OpenAI brings its models to Amazon's cloud after ending exclusivity with Microsoft
OpenAI’s generative AI models are becoming available on Amazon’s cloud a day after the AI business revamped its relationship with longtime partner Microsoft.
“This is what our customers have been asking us for for a really long time,” AWS CEO Matt Garman remarked at a launch event in San Francisco. This also touches on aspects of investors.
OpenAI CEO Sam Altman, who’s in court across the Bay Bridge in Oakland for his case against Elon Musk, send a recorded message about the announcement.
A day after OpenAI revamped its relationship with Microsoft so that it can run all of its products on any cloud, the artificial intelligence enterprise noted its models will be available via Amazon Web Services.
AWS customers can experiment with OpenAI’its Codex agent for writing code along with s models, all through Amazon Bedrock, the companies published on Tuesday. The services will become generally available in the next few weeks.
Until now, developers could draw on so-called open-weight models from OpenAI that came to AWS in August.
OpenAI CEO Sam Altman sent a recorded message about the announcement, as he’s currently in court across the Bay Bridge in Oakland for his case against Elon Musk.
“I wish I could be there with you in person today, my schedule got taken away from me today,” Altman commented in the video. “I wanted to send a short message, though, because we’re really excited about our partnership with AWS and what it means for our customers, and I wanted to say thank you to Matt and the whole AWS team.”
A updated service called Amazon Bedrock Managed Agents powered by OpenAI will enable the construction of sophisticated customized agents that incorporate memory of previous interactions, the companies noted.
Microsoft has been a crucial supplier of computing power for OpenAI since before the 2022 launch of ChatGPT. Denise Dresser, OpenAI’s revenue chief, told employees in a memo earlier this month that the longstanding Microsoft relationship has been critical but “has also limited our ability to meet enterprises where they are â for many that’s Bedrock.”
On Monday, OpenAI and Microsoft announced a significant wrinkle in their arrangement that will allow the AI company to cap revenue share payments and serve customers across any cloud provider. Amazon CEO Andy Jassy called the announcement “very interesting” in a post on X, adding that more details would be shared on Tuesday.
OpenAI and Amazon have been getting closer in other ways.

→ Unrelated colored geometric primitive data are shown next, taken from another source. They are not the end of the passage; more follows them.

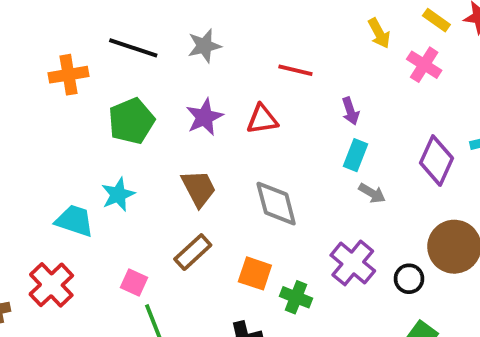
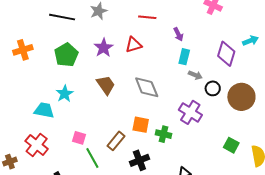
orange cross: (69, 75) -> (23, 50), moved
brown rectangle: (193, 252) -> (116, 141), moved
black circle: (409, 279) -> (213, 88), moved

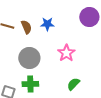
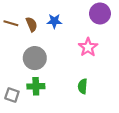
pink star: (66, 53) -> (88, 47), moved
green semicircle: (73, 84) -> (83, 86), turned -40

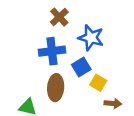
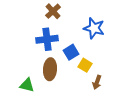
blue star: (91, 38) -> (94, 28), moved
brown arrow: (113, 103) -> (97, 82), turned 104

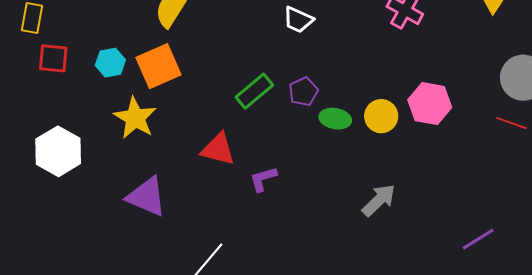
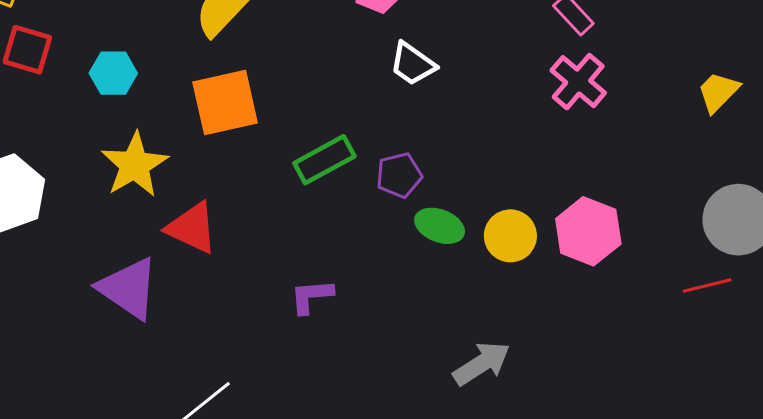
orange square: (159, 66) -> (225, 103), moved
red line: (511, 123) -> (707, 285), turned -44
red triangle: (218, 149) -> (192, 228), moved

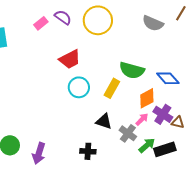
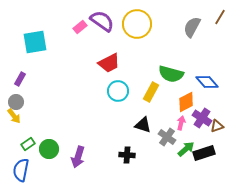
purple semicircle: (63, 17) -> (102, 21), size x1.4
gray semicircle: (153, 23) -> (192, 27), turned 95
pink arrow: (142, 119) -> (181, 123), turned -32
brown triangle: (178, 122) -> (217, 126), turned -32

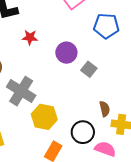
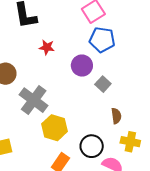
blue pentagon: (106, 26) -> (102, 40), moved
brown semicircle: (105, 109) -> (116, 116), moved

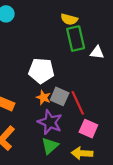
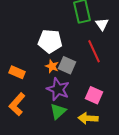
white triangle: (97, 53) -> (102, 24), turned 48
red line: (78, 103) -> (94, 51), moved

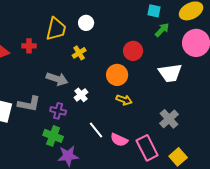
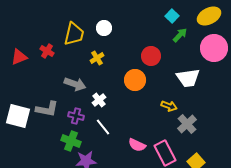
cyan square: (154, 11) -> (172, 16), turned 32
red cross: (29, 46) -> (47, 51), turned 32
yellow arrow: (124, 100) -> (169, 106), moved
white line: (96, 130) -> (103, 127), moved

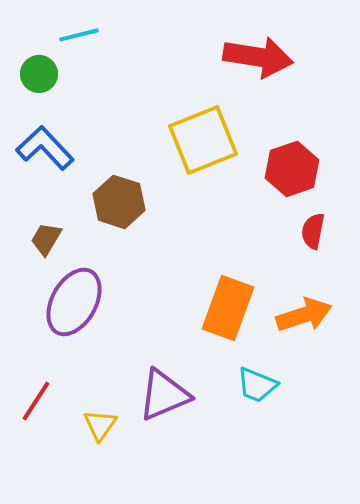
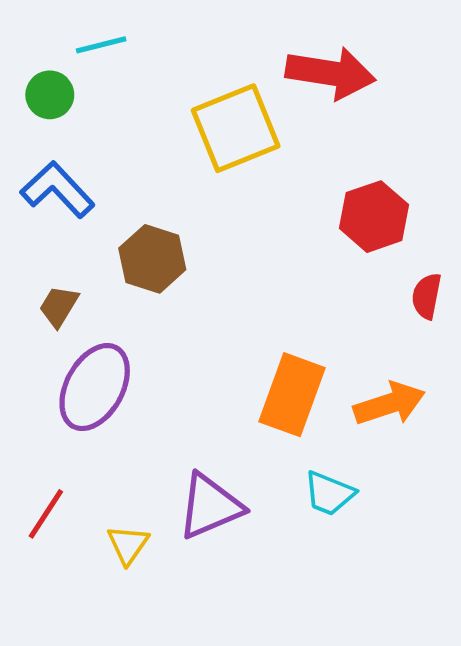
yellow square: (203, 140) -> (236, 128), moved
red semicircle: (313, 231) -> (427, 296), moved

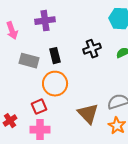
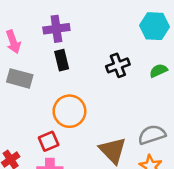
black rectangle: (55, 56) -> (62, 60), moved
gray rectangle: (29, 61) -> (20, 78), moved

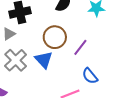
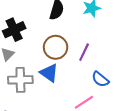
gray cross: (16, 60) -> (20, 80), turned -35

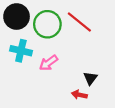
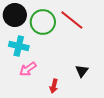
pink arrow: (48, 63) -> (28, 69), moved
red arrow: (79, 95) -> (54, 86), moved, turned -88

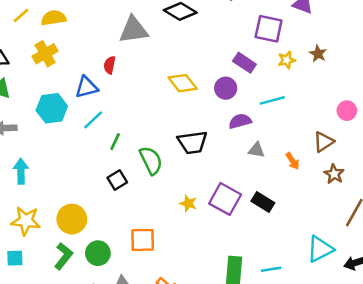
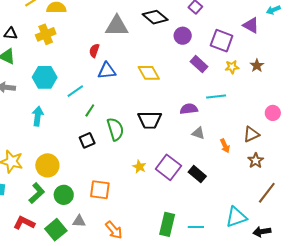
blue triangle: (87, 87) -> (107, 71), moved
purple circle: (226, 88) -> (183, 36), moved
cyan arrow: (21, 171) -> (38, 116), moved

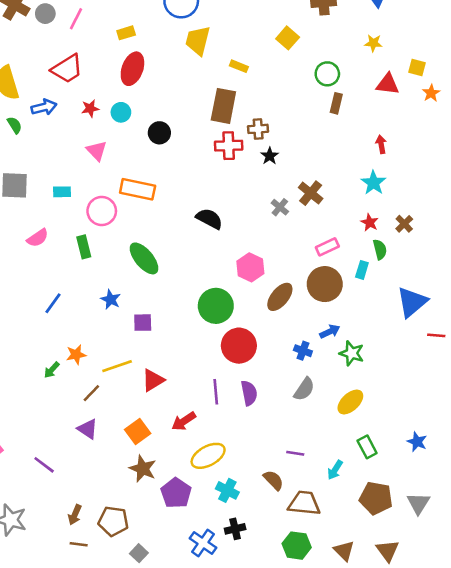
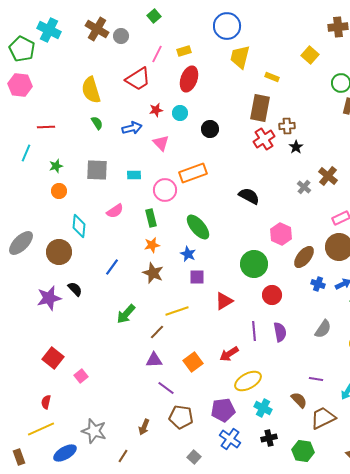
pink line: (76, 19) -> (157, 54), moved
blue arrow: (44, 107) -> (132, 128), moved
red cross: (229, 146) -> (264, 139), turned -30
orange rectangle: (138, 189) -> (193, 173), turned -32
blue star: (111, 299) -> (188, 254), moved
blue line: (53, 303) -> (112, 267), moved
red circle: (239, 346) -> (272, 295), size x0.7
blue cross: (303, 351) -> (318, 284), moved
orange star: (76, 355) -> (152, 245), moved
green arrow: (52, 370) -> (126, 314), size x1.5
red triangle: (153, 380) -> (224, 301), moved
purple triangle: (88, 429) -> (154, 360), turned -36
purple line: (44, 465) -> (166, 388), moved
brown star: (143, 469) -> (153, 273), moved
purple pentagon: (176, 493) -> (223, 410), turned 30
brown trapezoid: (304, 503) -> (323, 418), turned -32
brown pentagon: (113, 521) -> (181, 417), moved
blue cross: (203, 543) -> (230, 439), moved
brown line: (79, 544) -> (123, 456), moved, turned -64
green hexagon: (297, 546) -> (303, 451), moved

In November, OpenAI proclaimed a $38 billion commitment with Amazon Web Services, days after saying Microsoft Azure would be the sole cloud to service application programming interface, or API, products built with third parties.

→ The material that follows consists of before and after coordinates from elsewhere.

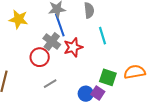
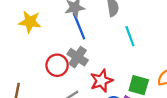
gray cross: (52, 41) -> (78, 57), moved
red star: (73, 47) -> (101, 81), moved

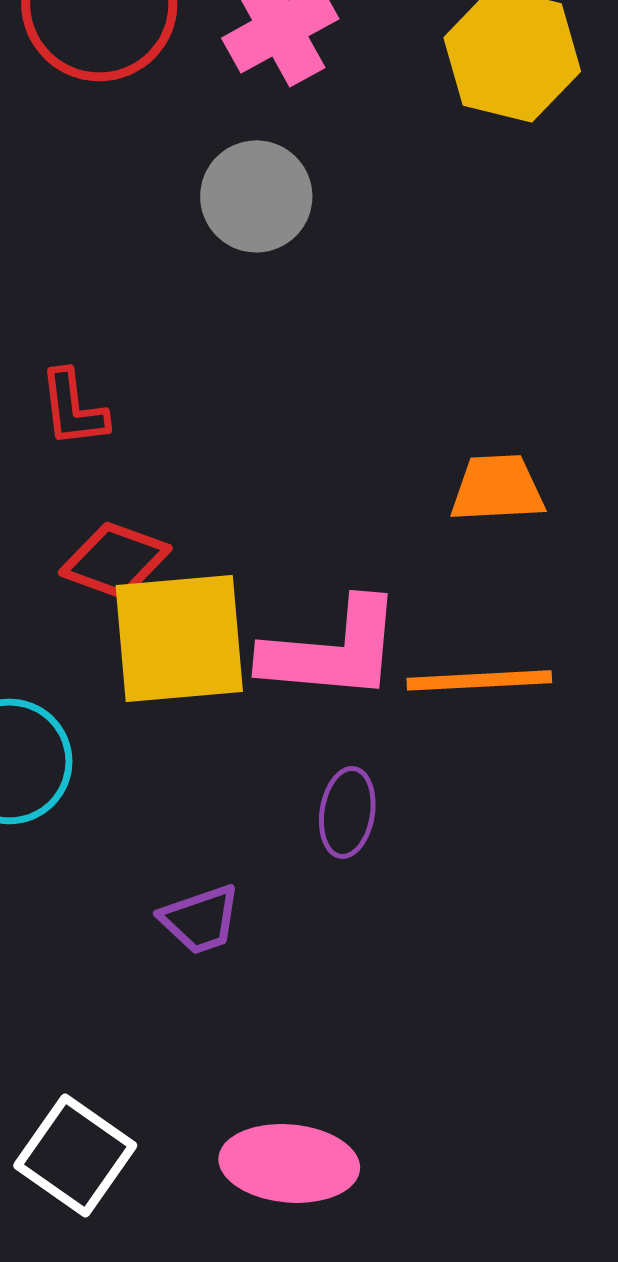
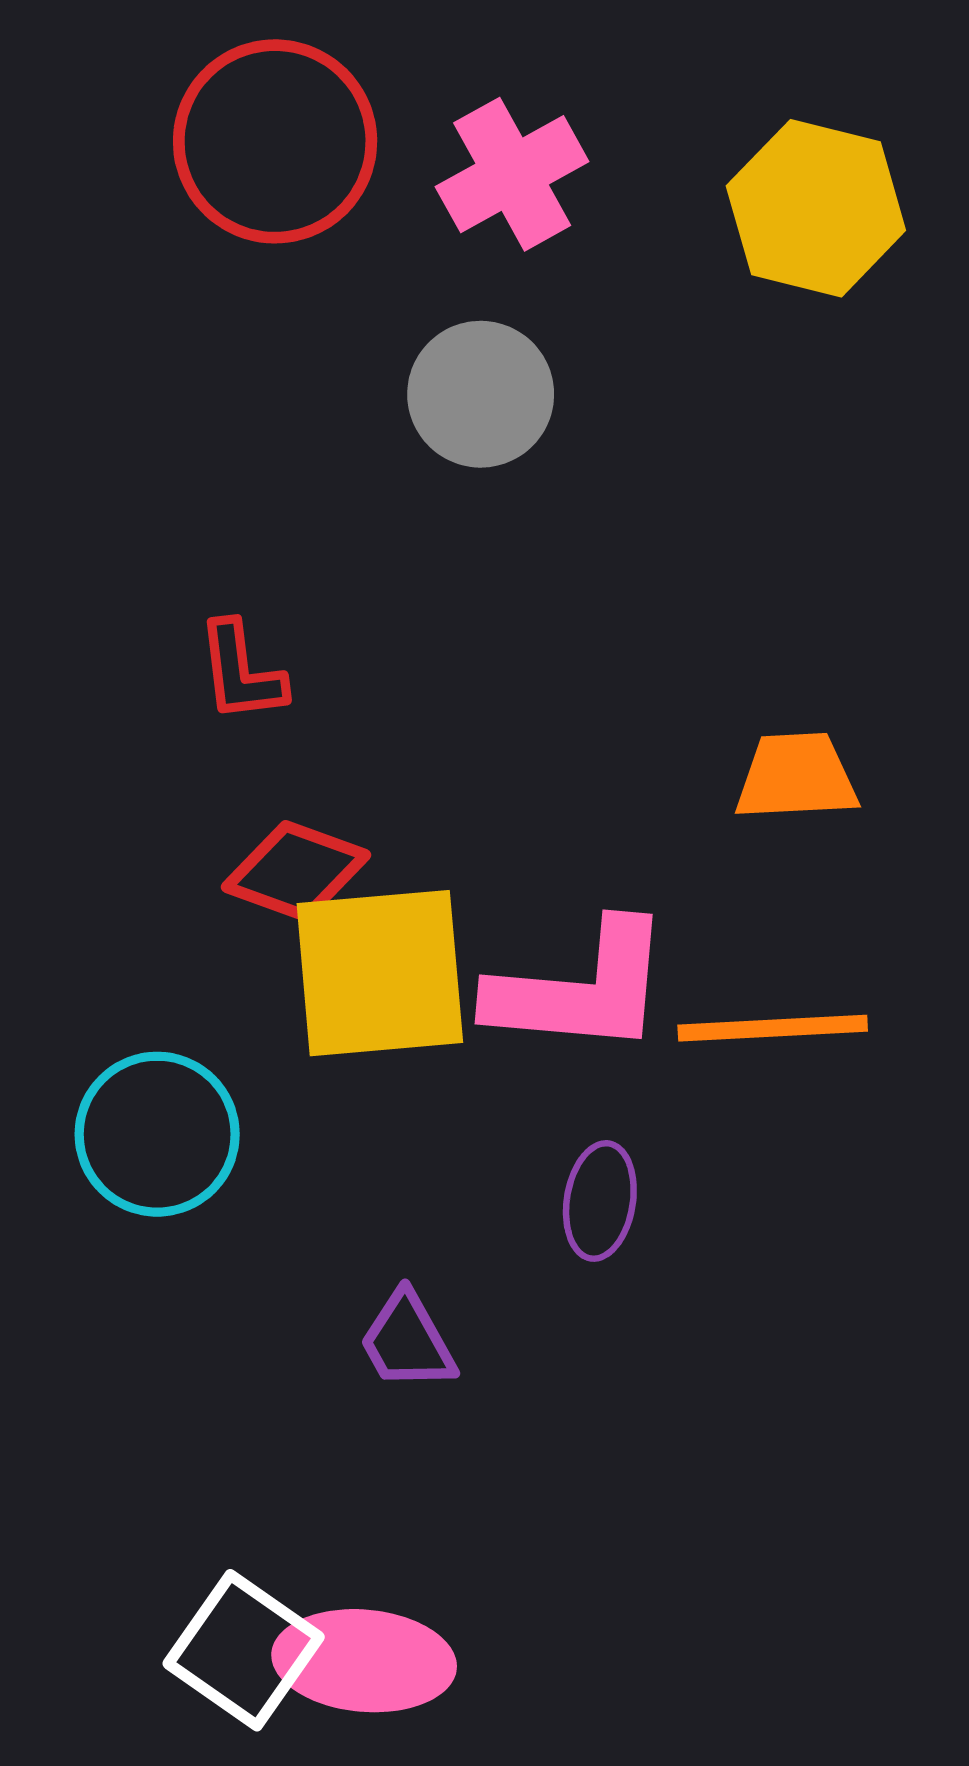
purple trapezoid: (200, 919) -> (407, 1341), turned 80
pink ellipse: (289, 1163) -> (364, 1661), moved

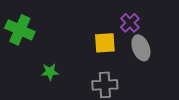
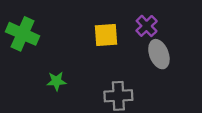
yellow square: (105, 43) -> (106, 35), moved

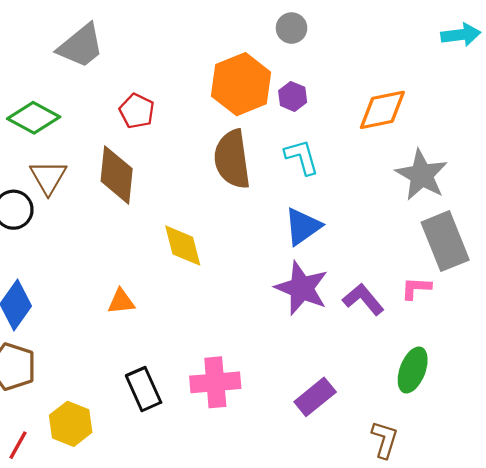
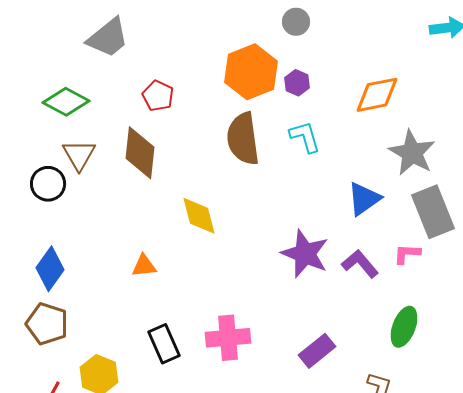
blue triangle: (303, 226) -> (364, 199), moved

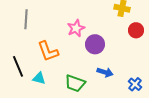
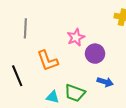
cyan triangle: (39, 78) -> (53, 97), moved

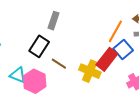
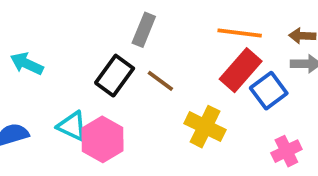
orange line: (115, 31) -> (240, 33), moved, turned 65
red rectangle: (107, 59) -> (241, 70), moved
brown line: (59, 64) -> (160, 81), moved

Three months later, OpenAI expanded its relationship with Amazon, which mentioned it would invest $50 billion in Altman’s firm. OpenAI stated it would apply two gigawatts worth of AWS’ custom Trainium chip for training AI models.
The partnership was stated after The Wall Street Journal reported that OpenAI failed to meet internal goals on users and revenue. Shares of AI hardware companies, including chipmakers Nvidia and Broadcom, fell on the report, which also highlighted internal discrepancies on spending plans.
“This is ridiculous,” Sam Altman and OpenAI CFO Sarah Friar stated in a statement about the story. “We are totally aligned on buying as much compute as we can and working hard on it together every day.”